Dad had one particular old friend called Leo. I remember as a kid finding that fascination kids have with old men who seem to be mysterious and grand, even though I’m sure he wasn’t. As Leo aged, my father was the only one of his friends who stayed in contact and gave him rides and listened to him tell stories, some of which he’d heard a thousand times.
In their last years my parents went to live in a retirement village called Northbridge. My father had for years been a leader on various volunteer committees that founded the site, worked on plans and financing and then began a long building period as the first units went up and the place expanded. He simply gave them his time.

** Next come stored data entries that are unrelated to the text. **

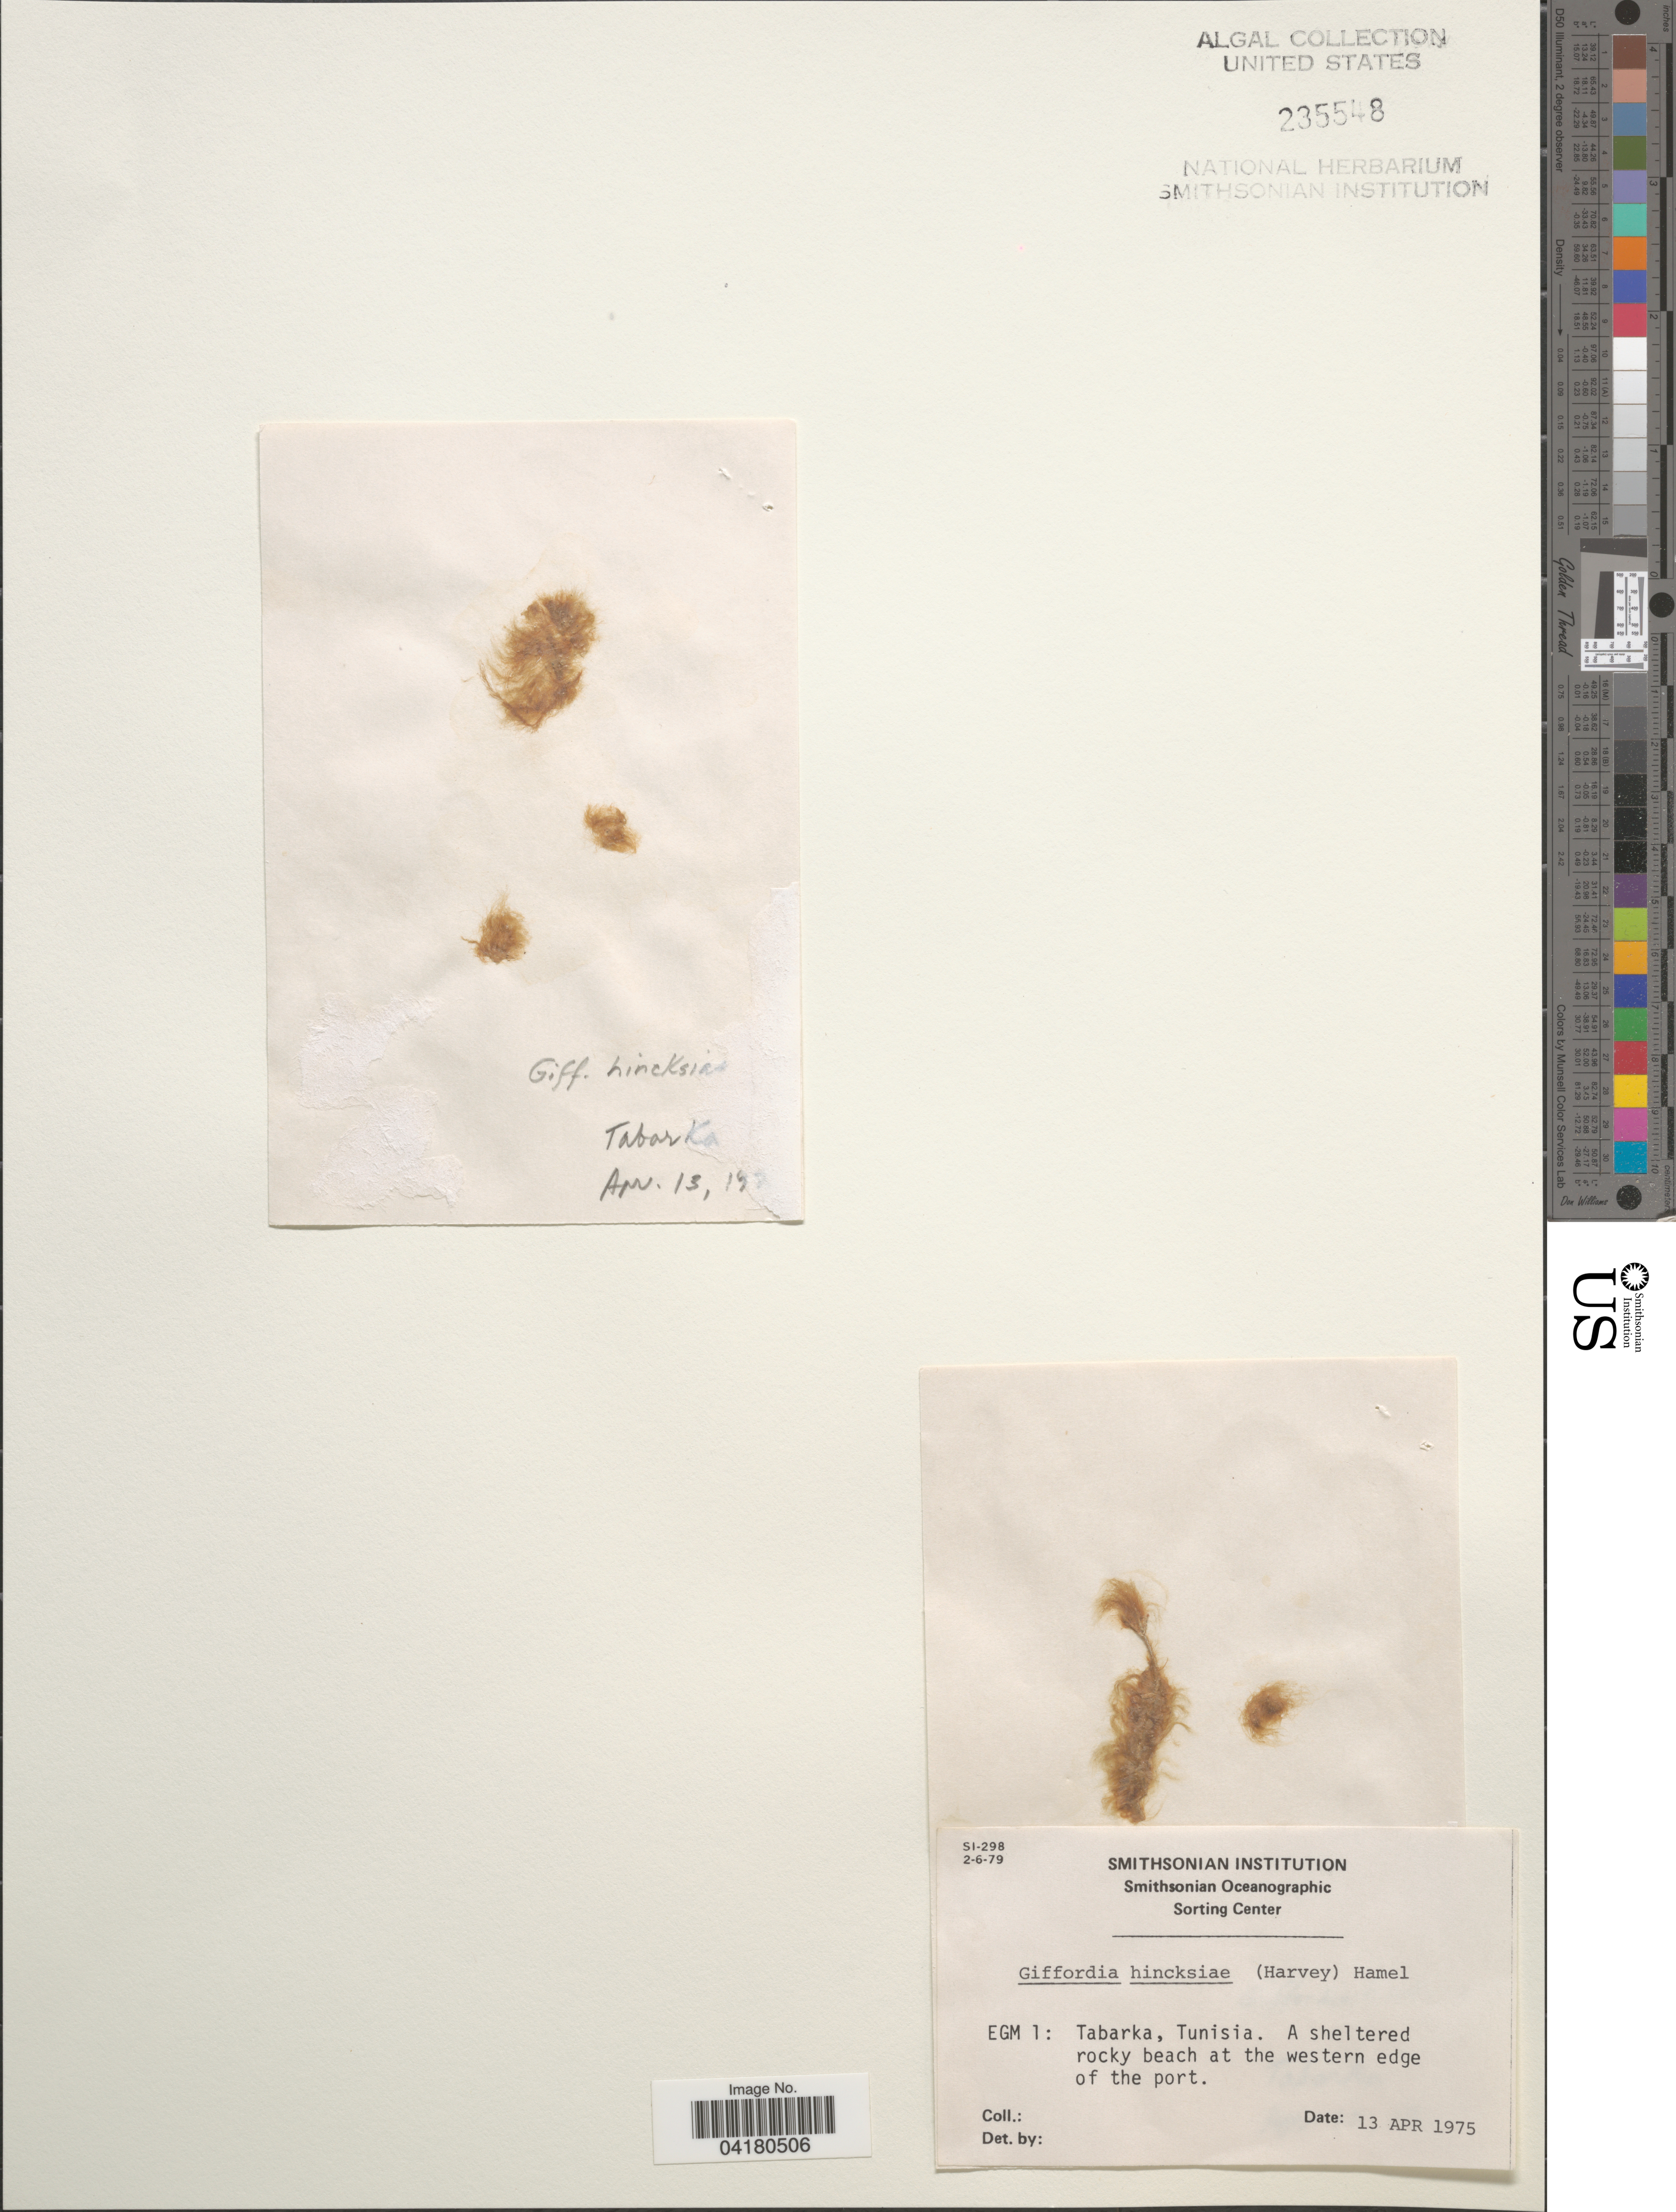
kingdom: Chromista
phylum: Ochrophyta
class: Phaeophyceae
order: Ectocarpales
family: Acinetosporaceae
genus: Hincksia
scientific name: Hincksia hincksiae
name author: (Harvey) P.C. Silva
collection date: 1975-04-13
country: Tunisia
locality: EGM 1: Tabarka, Tunisia. A sheltered rocky beach at the western edge of the port.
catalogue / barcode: US 235548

No residential living will compare to homes people have built and loved and made into their own place. But what I loved about this place was the humanity of it. There was surprisingly little tension. It was a community. People owned their apartments and took pride in them, the grounds were wonderfully landscaped, and people had their own gardens if they wished. Or they could dine together and hang out together. It was a village and very much a thriving place.
It occurred to me, and I still believe it, that Northbridge was an enjoyable, robust place to live – with almost none of the pettiness and nastiness that can beset such large-scale residential living – because it had been created by people trying to build a place for people to live their lives in full. It was not built by a bank, a realty company or a developer, where despite the best of intentions, the bottom line was return on investment.
The investment was time and effort made by people like my father, and the return on it was not in dollars but in the quality of lives. By the way, the place is still thriving today. It seems places like that attract good people.